§ Activity: Print the data from its first line through the line containing "Строим энергоэффективные дома под ключ.", inclusive, reproducing each line unchanged. Leave the pictures out of your answer.

(Dataset entries)
=======

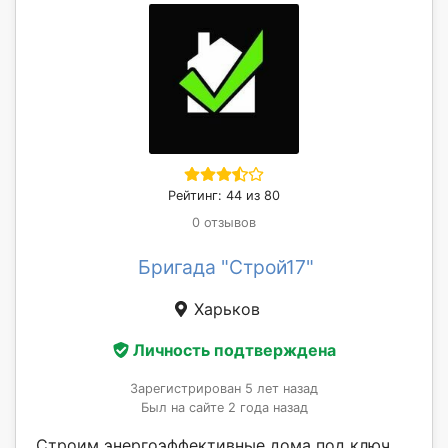
Рейтинг: 44 из 80
0 отзывов
Бригада "Строй17"
Харьков
Личность подтверждена
Зарегистрирован 5 лет назад
Был на сайте 2 года назад
Строим энергоэффективные дома под ключ.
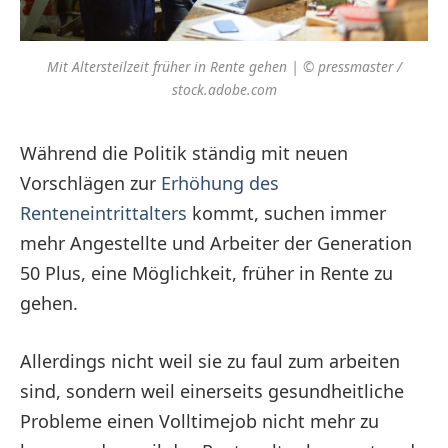
Mit Altersteilzeit früher in Rente gehen | © pressmaster /
stock.adobe.com
Während die Politik ständig mit neuen
Vorschlägen zur
Erhöhung des
Renteneintrittalters
kommt, suchen immer
mehr Angestellte und Arbeiter der Generation
50 Plus, eine Möglichkeit, früher in Rente zu
gehen.
Allerdings nicht weil sie zu faul zum arbeiten
sind, sondern weil einerseits gesundheitliche
Probleme einen Volltimejob nicht mehr zu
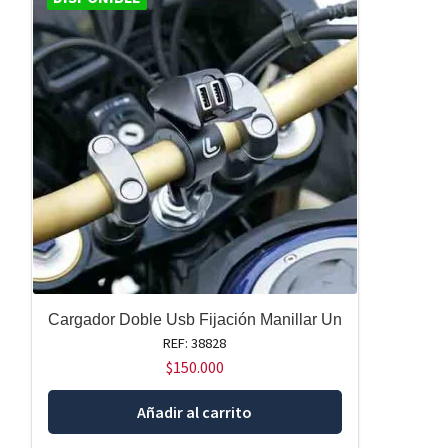
Cargador Doble Usb Fijación Manillar Un
REF: 38828
$
150.000
Añadir al carrito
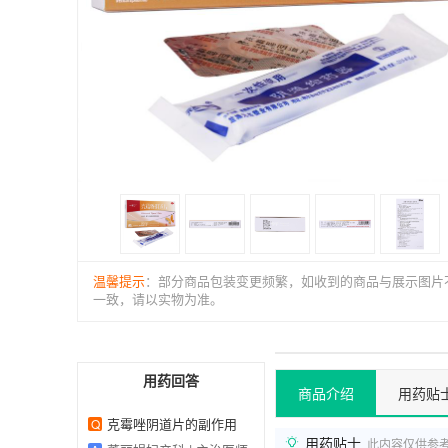
温馨提示
：部分商品包装变更频繁，如收到的商品与展示图片
一致，请以实物为准。
用药回答
商品介绍
用药贴
克霉唑阴道片的副作用
Q
用药贴士
此内容仅供参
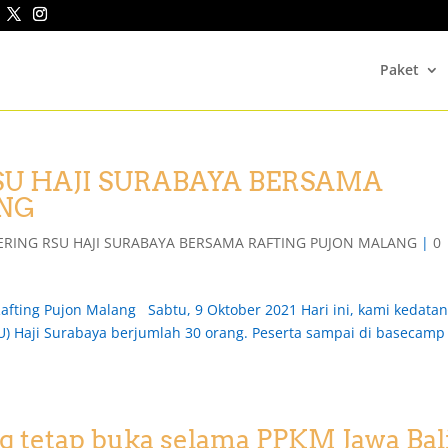
Paket
SU HAJI SURABAYA BERSAMA
ANG
ERING RSU HAJI SURABAYA BERSAMA RAFTING PUJON MALANG
|
0
afting Pujon Malang Sabtu, 9 Oktober 2021 Hari ini, kami kedata
 Haji Surabaya berjumlah 30 orang. Peserta sampai di basecamp
ng tetap buka selama PPKM Jawa Bal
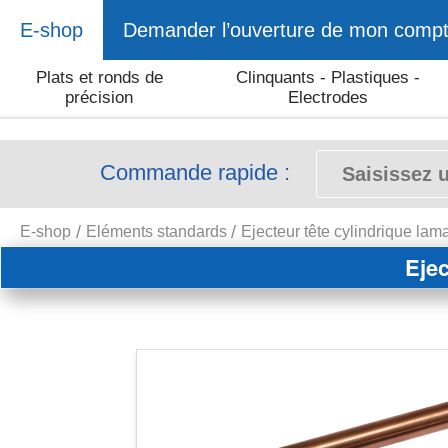
E-shop
Demander l’ouverture de mon comp
Plats et ronds de
Clinquants - Plastiques -
précision
Electrodes
Commande rapide :
E-shop
Eléments standards
Ejecteur tête cylindrique la
Ejec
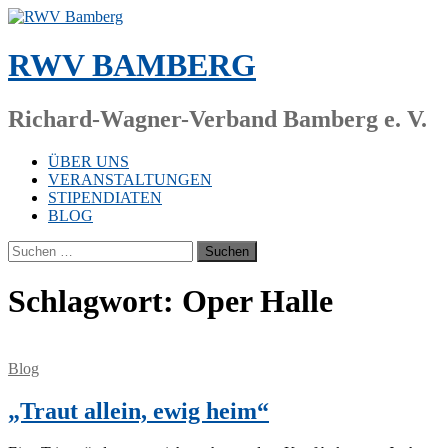
Zum
Inhalt
springen
RWV BAMBERG
Richard-Wagner-Verband Bamberg e. V.
ÜBER UNS
VERANSTALTUNGEN
STIPENDIATEN
BLOG
Suchen
nach:
Schlagwort:
Oper Halle
Blog
„Traut allein, ewig heim“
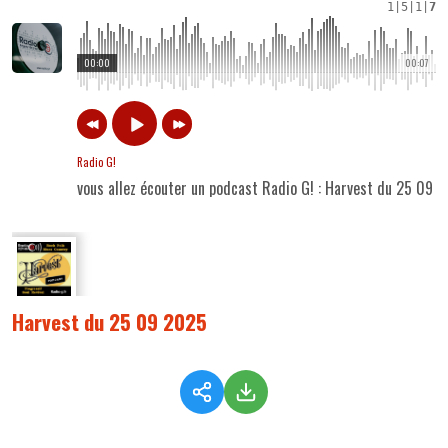
1
|
5
|
1
|
7
00:00
00:07
Radio G!
vous allez écouter un podcast Radio G! : Harvest du 25 09 
Harvest du 25 09 2025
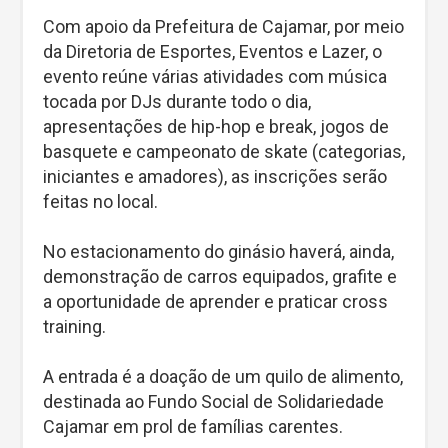
Com apoio da Prefeitura de Cajamar, por meio
da Diretoria de Esportes, Eventos e Lazer, o
evento reúne várias atividades com música
tocada por DJs durante todo o dia,
apresentações de hip-hop e break, jogos de
basquete e campeonato de skate (categorias,
iniciantes e amadores), as inscrições serão
feitas no local.
No estacionamento do ginásio haverá, ainda,
demonstração de carros equipados, grafite e
a oportunidade de aprender e praticar cross
training.
A entrada é a doação de um quilo de alimento,
destinada ao Fundo Social de Solidariedade
Cajamar em prol de famílias carentes.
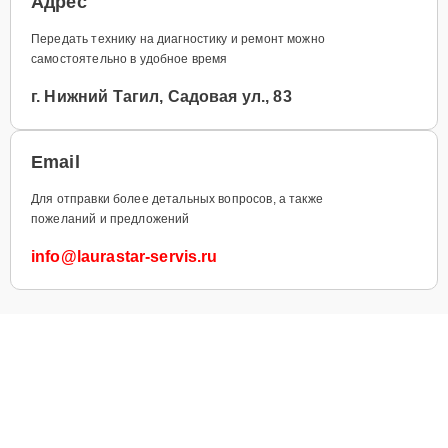
Адрес
Передать технику на диагностику и ремонт можно
самостоятельно в удобное время
г. Нижний Тагил, Садовая ул., 83
Email
Для отправки более детальных вопросов, а также
пожеланий и предложений
info@laurastar-servis.ru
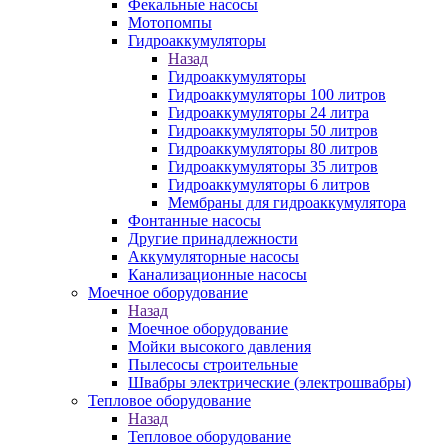
Фекальные насосы
Мотопомпы
Гидроаккумуляторы
Назад
Гидроаккумуляторы
Гидроаккумуляторы 100 литров
Гидроаккумуляторы 24 литра
Гидроаккумуляторы 50 литров
Гидроаккумуляторы 80 литров
Гидроаккумуляторы 35 литров
Гидроаккумуляторы 6 литров
Мембраны для гидроаккумулятора
Фонтанные насосы
Другие принадлежности
Аккумуляторные насосы
Канализационные насосы
Моечное оборудование
Назад
Моечное оборудование
Мойки высокого давления
Пылесосы строительные
Швабры электрические (электрошвабры)
Тепловое оборудование
Назад
Тепловое оборудование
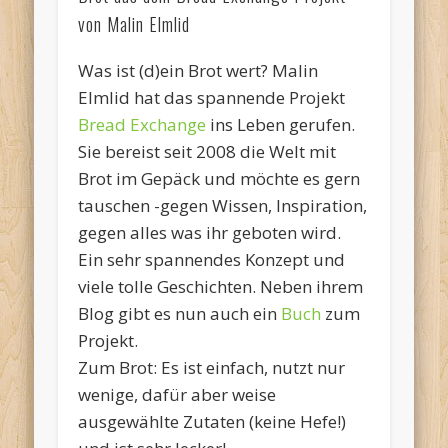
von Malin Elmlid
Was ist (d)ein Brot wert? Malin
Elmlid hat das spannende Projekt
Bread Exchange
ins Leben gerufen.
Sie bereist seit 2008 die Welt mit
Brot im Gepäck und möchte es gern
tauschen -gegen Wissen, Inspiration,
gegen alles was ihr geboten wird.
Ein sehr spannendes Konzept und
viele tolle Geschichten. Neben ihrem
Blog gibt es nun auch ein
Buch
zum
Projekt.
Zum Brot: Es ist einfach, nutzt nur
wenige, dafür aber weise
ausgewählte Zutaten (keine Hefe!)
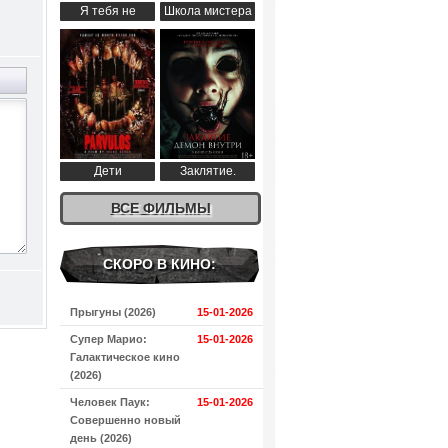
Я тебя не
Школа мистера
понимаю (2024)
Пингвина (2024)
Дети
Заклятие.
апокалипсиса
Демон внутри
(2024)
ВСЕ ФИЛЬМЫ
(2024)
СКОРО В КИНО:
Прыгуны (2026)
15-01-2026
Супер Марио:
15-01-2026
Галактическое кино
(2026)
Человек Паук:
15-01-2026
Совершенно новый
день (2026)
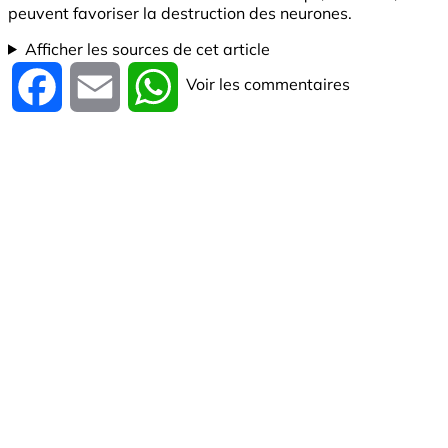
peuvent favoriser la destruction des neurones.
Afficher les sources de cet article
Voir les commentaires
Facebook
Email
WhatsApp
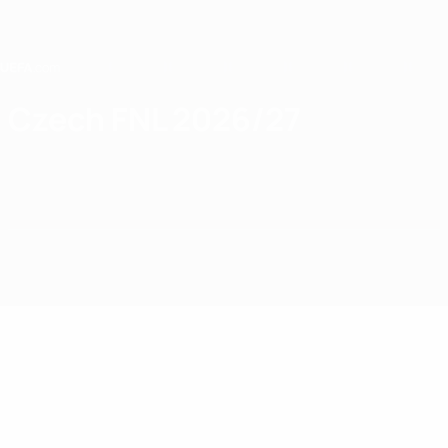
Saltar
para
o
conteúdo
principal
Home
Czech FNL 2026/27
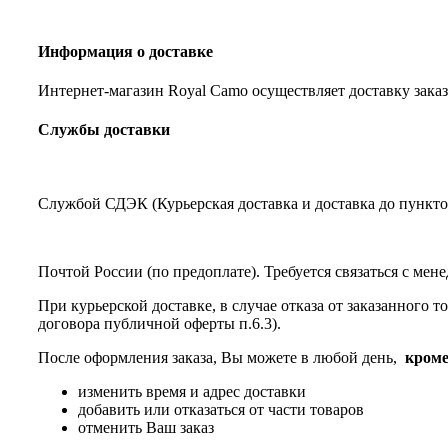
Информация о доставке
Интернет-магазин Royal Camo осуществляет доставку заказ
Службы доставки
Службой СДЭК (Курьерская доставка и доставка до пункто
Почтой России (по предоплате). Требуется связаться с мен
При курьерской доставке, в случае отказа от заказанного 
договора публичной оферты п.6.3).
После оформления заказа, Вы можете в любой день,
кроме
изменить время и адрес доставки
добавить или отказаться от части товаров
отменить Ваш заказ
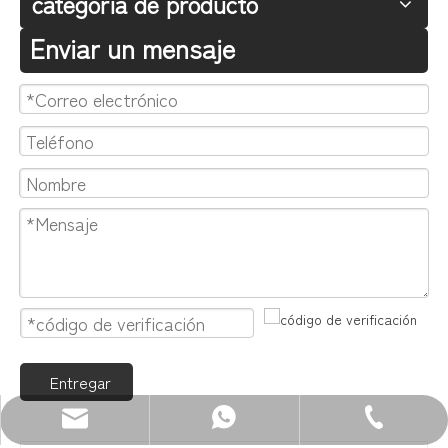
categoria de producto
Enviar un mensaje
Entregar
Correo electrónico: sales@zenewood.com
WhatsApp:+86 13680400813
Teléfono: +86-750-3911135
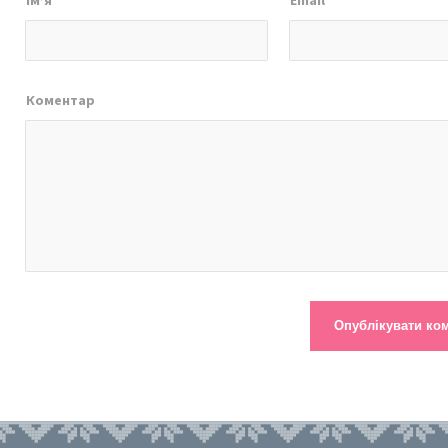
Коментар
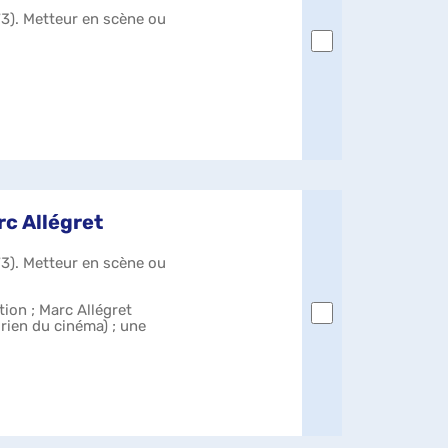
73). Metteur en scène ou
rc Allégret
73). Metteur en scène ou
ion ; Marc Allégret
orien du cinéma) ; une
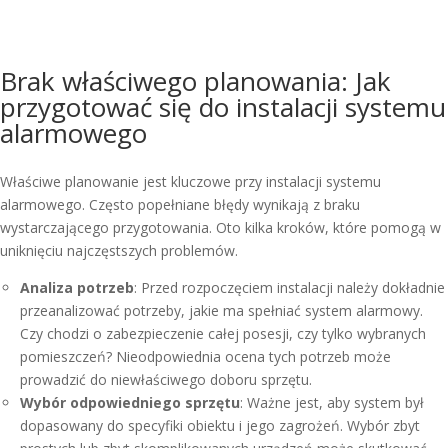
Brak właściwego planowania: Jak
przygotować się do instalacji systemu
alarmowego
Właściwe planowanie jest kluczowe przy instalacji systemu
alarmowego. Często popełniane błędy wynikają z braku
wystarczającego przygotowania. Oto kilka kroków, które pomogą w
uniknięciu najczęstszych problemów.
Analiza potrzeb
: Przed rozpoczęciem instalacji należy dokładnie
przeanalizować potrzeby, jakie ma spełniać system alarmowy.
Czy chodzi o zabezpieczenie całej posesji, czy tylko wybranych
pomieszczeń? Nieodpowiednia ocena tych potrzeb może
prowadzić do niewłaściwego doboru sprzętu.
Wybór odpowiedniego sprzętu
: Ważne jest, aby system był
dopasowany do specyfiki obiektu i jego zagrożeń. Wybór zbyt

=======

§ Response box:
Рейтинг: 44 из 80
0 отзывов
Бригада "Строй17"
Харьков
Личность подтверждена
Зарегистрирован 5 лет назад
Был на сайте 2 года назад
Строим энергоэффективные дома под ключ.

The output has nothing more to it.